Bounding boxes with keypoints:

=-=-=-=-=

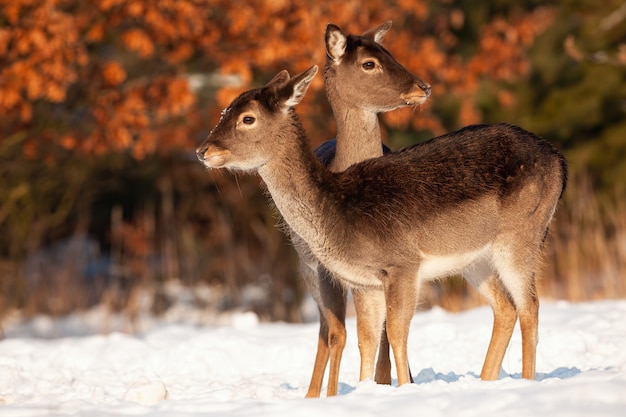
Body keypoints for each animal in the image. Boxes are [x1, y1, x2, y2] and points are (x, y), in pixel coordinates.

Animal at [197, 65, 568, 386]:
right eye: (223, 112)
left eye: (248, 118)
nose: (203, 150)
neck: (338, 213)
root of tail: (558, 160)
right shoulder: (365, 282)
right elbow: (367, 339)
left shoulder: (403, 263)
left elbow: (398, 334)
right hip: (475, 259)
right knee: (505, 308)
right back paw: (485, 380)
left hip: (521, 233)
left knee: (530, 306)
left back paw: (526, 381)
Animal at [294, 22, 432, 396]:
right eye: (369, 63)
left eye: (390, 52)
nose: (423, 86)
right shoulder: (327, 268)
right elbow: (341, 332)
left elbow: (381, 329)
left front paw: (388, 381)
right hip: (306, 265)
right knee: (325, 329)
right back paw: (313, 393)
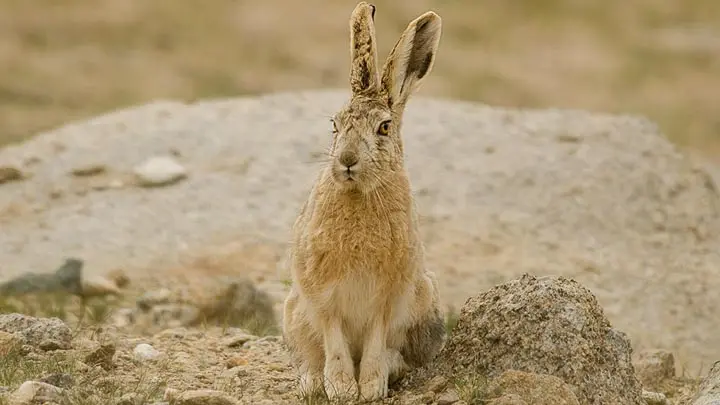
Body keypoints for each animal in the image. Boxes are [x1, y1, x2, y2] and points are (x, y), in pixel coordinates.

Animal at [282, 1, 445, 401]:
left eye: (384, 127)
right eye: (335, 124)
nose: (347, 160)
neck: (360, 193)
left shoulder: (388, 299)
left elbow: (374, 338)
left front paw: (369, 387)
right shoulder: (322, 296)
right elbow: (334, 339)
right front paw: (342, 389)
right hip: (293, 312)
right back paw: (313, 383)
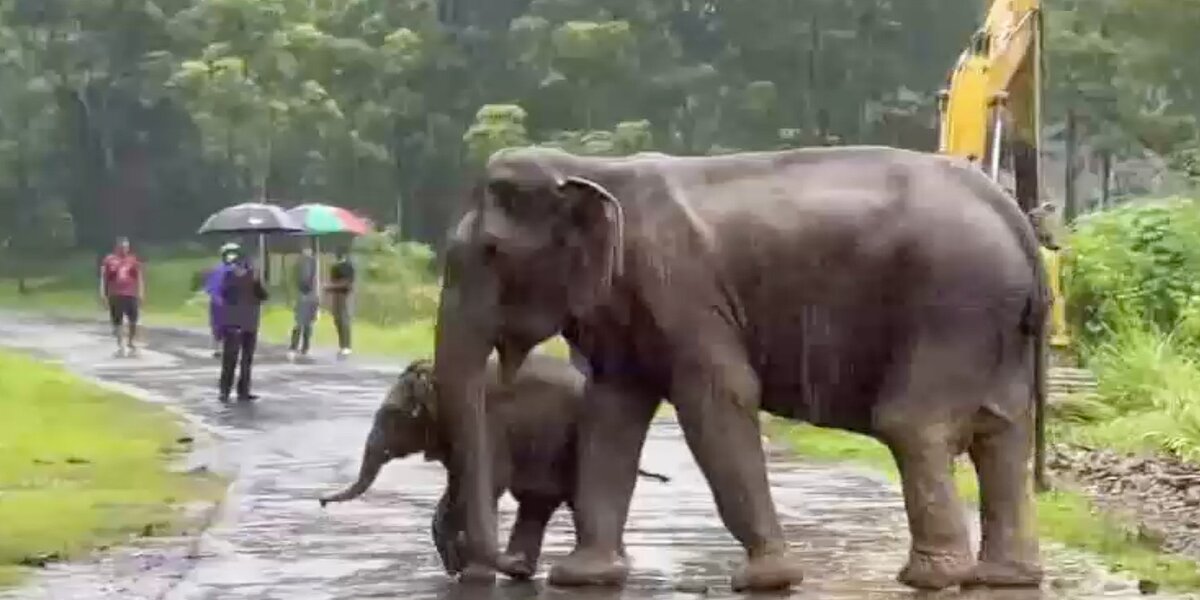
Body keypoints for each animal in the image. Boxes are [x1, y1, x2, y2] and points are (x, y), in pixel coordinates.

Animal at [319, 352, 672, 578]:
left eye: (393, 416)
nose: (321, 502)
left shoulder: (487, 425)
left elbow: (486, 483)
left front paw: (468, 572)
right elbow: (460, 485)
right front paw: (460, 567)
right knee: (536, 505)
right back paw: (523, 570)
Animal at [436, 144, 1046, 590]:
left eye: (491, 252)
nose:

=-=-=-=-=

[ASSIGNMENT]:
Taking the entries above, print exactly the lines starting at the line with "root of tail: (558, 160)" and ending at the line with "right back paw: (313, 393)", both included.

[TASK ANSWER]:
root of tail: (558, 160)
right shoulder: (365, 282)
right elbow: (367, 339)
left shoulder: (403, 263)
left elbow: (398, 334)
right hip: (475, 259)
right knee: (505, 308)
right back paw: (485, 380)
left hip: (521, 233)
left knee: (530, 306)
left back paw: (526, 381)
Animal at [294, 22, 432, 396]:
right eye: (369, 63)
left eye: (390, 52)
nose: (423, 86)
right shoulder: (327, 268)
right elbow: (341, 332)
left elbow: (381, 329)
left front paw: (388, 381)
right hip: (306, 265)
right knee: (325, 329)
right back paw: (313, 393)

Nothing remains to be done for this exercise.